(Items taken from a data source)
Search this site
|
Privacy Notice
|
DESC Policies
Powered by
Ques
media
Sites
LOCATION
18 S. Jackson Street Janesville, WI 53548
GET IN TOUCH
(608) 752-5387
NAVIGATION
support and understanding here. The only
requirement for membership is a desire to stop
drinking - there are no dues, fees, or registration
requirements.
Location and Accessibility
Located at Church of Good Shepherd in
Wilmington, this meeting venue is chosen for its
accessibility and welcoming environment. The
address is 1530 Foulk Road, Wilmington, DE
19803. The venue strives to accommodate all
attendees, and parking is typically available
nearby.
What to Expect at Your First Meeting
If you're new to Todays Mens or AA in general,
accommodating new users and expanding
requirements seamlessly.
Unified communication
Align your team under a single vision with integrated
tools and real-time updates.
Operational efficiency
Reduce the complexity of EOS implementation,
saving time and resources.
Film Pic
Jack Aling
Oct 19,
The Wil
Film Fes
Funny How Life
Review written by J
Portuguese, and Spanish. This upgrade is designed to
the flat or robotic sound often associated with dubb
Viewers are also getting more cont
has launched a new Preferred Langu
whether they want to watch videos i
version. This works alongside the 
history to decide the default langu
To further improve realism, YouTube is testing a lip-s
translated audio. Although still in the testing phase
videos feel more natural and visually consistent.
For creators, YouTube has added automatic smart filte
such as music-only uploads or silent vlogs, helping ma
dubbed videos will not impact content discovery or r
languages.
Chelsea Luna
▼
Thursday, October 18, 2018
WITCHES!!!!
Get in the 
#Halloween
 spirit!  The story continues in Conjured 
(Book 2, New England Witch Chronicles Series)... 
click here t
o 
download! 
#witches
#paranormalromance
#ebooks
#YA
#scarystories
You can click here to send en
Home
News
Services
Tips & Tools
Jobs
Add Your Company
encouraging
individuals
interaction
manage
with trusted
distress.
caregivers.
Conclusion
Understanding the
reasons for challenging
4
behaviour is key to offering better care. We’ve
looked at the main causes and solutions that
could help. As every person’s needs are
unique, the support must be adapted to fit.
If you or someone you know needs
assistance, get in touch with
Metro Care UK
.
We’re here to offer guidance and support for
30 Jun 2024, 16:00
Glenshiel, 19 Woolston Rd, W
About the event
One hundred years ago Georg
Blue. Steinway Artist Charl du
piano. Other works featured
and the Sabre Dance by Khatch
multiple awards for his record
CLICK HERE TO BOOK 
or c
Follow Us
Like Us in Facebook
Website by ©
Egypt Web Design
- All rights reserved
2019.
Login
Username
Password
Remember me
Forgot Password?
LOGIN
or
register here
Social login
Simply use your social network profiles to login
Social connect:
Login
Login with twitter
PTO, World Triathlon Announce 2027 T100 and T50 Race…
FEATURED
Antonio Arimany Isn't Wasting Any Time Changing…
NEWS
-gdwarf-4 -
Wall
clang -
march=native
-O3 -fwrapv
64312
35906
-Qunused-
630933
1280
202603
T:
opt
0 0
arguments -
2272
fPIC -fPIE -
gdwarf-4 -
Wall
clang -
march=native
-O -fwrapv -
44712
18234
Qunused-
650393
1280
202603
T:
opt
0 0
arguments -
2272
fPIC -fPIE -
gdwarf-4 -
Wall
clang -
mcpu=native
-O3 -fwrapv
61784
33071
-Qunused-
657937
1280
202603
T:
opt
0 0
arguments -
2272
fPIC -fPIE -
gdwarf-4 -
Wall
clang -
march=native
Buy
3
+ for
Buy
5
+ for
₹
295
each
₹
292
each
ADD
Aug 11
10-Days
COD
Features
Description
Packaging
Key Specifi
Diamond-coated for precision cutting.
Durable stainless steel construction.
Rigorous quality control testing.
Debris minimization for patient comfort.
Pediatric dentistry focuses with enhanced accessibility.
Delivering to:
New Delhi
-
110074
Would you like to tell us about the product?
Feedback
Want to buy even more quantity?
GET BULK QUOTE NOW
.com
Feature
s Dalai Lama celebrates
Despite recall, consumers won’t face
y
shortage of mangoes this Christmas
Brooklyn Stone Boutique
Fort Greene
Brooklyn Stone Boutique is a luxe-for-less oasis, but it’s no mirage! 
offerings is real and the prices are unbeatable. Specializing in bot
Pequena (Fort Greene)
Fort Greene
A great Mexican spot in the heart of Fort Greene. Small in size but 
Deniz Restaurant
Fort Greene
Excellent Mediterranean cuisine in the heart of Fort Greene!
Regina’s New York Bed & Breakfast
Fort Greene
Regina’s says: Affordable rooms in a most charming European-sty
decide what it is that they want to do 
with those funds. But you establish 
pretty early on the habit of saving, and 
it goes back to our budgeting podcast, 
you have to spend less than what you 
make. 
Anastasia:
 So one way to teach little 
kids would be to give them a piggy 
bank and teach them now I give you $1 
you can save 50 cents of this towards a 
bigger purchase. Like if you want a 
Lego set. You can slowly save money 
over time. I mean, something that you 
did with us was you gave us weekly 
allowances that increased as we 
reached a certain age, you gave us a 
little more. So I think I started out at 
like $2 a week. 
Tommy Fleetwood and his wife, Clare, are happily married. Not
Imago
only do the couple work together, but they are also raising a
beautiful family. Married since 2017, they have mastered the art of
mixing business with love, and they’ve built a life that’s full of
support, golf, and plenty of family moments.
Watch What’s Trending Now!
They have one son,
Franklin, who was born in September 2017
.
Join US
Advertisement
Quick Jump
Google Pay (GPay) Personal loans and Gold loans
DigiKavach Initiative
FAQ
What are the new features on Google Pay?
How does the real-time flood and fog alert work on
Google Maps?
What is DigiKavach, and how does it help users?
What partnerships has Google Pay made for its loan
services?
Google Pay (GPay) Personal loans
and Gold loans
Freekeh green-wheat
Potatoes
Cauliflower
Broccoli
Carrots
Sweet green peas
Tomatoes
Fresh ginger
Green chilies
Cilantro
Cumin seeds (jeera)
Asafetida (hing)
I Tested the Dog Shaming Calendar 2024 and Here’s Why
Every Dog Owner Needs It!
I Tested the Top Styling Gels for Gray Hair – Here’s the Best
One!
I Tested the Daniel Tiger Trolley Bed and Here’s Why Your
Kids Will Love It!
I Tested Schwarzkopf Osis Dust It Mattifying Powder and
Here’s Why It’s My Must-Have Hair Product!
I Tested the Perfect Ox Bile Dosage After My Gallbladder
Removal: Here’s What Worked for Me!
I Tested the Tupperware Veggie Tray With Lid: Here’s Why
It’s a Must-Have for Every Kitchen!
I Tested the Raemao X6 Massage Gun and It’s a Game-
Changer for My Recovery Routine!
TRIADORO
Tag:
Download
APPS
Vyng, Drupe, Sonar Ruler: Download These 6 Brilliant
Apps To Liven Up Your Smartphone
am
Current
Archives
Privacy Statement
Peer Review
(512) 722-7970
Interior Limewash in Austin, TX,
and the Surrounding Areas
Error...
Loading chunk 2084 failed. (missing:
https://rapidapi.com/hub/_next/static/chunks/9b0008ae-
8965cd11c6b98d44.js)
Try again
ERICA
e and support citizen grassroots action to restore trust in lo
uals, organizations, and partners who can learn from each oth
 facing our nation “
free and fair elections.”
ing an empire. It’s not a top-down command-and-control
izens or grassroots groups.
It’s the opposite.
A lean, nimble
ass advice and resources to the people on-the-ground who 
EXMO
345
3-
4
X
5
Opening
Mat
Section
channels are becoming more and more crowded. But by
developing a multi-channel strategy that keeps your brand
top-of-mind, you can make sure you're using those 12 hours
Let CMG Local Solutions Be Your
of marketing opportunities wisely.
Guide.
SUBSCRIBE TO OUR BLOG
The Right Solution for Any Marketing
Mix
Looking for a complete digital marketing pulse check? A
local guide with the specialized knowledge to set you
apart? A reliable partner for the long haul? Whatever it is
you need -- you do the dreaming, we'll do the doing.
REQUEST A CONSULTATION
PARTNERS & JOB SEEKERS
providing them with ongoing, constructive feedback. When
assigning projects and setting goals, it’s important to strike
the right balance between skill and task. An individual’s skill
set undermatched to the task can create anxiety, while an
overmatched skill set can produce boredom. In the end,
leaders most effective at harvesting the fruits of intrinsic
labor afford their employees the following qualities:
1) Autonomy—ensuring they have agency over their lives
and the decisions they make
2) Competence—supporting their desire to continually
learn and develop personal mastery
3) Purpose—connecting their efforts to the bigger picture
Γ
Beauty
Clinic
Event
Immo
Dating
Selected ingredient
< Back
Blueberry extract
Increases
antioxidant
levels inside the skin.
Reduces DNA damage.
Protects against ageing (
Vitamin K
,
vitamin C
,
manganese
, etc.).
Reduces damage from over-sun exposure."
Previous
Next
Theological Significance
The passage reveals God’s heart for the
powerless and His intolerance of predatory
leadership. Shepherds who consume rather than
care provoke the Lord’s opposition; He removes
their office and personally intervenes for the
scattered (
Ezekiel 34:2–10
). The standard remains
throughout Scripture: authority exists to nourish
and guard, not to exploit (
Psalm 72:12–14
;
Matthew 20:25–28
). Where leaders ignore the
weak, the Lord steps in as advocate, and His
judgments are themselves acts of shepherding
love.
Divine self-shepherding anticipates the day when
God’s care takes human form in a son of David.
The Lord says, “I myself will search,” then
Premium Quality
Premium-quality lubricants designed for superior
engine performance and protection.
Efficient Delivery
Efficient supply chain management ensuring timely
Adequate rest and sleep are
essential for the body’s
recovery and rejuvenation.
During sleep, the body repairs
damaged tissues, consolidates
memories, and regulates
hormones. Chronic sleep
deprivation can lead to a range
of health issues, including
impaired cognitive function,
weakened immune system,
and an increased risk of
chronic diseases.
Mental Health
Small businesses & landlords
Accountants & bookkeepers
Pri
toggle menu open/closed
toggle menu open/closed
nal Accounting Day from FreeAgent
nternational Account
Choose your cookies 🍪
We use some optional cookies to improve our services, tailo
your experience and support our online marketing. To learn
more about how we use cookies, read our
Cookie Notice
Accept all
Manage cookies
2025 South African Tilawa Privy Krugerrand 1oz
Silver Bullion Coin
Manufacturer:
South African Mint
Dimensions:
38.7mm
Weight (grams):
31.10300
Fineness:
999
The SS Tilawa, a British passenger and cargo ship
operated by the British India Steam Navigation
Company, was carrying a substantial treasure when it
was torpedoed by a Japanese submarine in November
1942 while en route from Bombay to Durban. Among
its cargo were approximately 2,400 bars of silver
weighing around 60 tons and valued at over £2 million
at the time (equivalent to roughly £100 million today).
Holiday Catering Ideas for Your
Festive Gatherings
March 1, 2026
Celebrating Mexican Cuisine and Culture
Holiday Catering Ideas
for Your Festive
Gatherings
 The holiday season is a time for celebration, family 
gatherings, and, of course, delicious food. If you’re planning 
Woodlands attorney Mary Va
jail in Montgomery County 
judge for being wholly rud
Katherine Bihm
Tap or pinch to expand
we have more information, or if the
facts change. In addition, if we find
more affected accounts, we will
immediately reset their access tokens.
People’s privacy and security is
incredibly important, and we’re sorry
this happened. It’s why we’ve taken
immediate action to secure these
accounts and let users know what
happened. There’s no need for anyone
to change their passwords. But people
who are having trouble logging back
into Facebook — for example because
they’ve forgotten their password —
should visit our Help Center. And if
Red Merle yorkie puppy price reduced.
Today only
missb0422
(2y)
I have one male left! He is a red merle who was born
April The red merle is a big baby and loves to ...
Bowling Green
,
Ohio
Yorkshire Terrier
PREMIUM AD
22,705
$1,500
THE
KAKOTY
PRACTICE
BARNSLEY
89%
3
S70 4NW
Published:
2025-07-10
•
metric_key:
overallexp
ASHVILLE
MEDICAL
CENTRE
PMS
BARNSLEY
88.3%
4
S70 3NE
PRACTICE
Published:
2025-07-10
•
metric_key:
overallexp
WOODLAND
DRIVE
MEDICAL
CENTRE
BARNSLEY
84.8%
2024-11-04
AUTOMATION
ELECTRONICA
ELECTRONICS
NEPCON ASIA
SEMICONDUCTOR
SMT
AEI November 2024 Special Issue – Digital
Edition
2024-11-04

#### Your objective:
Copy out each line from the start of the records through the line containing "address is 1530 Foulk Road, Wilmington, DE", reproducing every one without changes.

#### Worked solution:
Search this site
|
Privacy Notice
|
DESC Policies
Powered by
Ques
media
Sites
LOCATION
18 S. Jackson Street Janesville, WI 53548
GET IN TOUCH
(608) 752-5387
NAVIGATION
support and understanding here. The only
requirement for membership is a desire to stop
drinking - there are no dues, fees, or registration
requirements.
Location and Accessibility
Located at Church of Good Shepherd in
Wilmington, this meeting venue is chosen for its
accessibility and welcoming environment. The
address is 1530 Foulk Road, Wilmington, DE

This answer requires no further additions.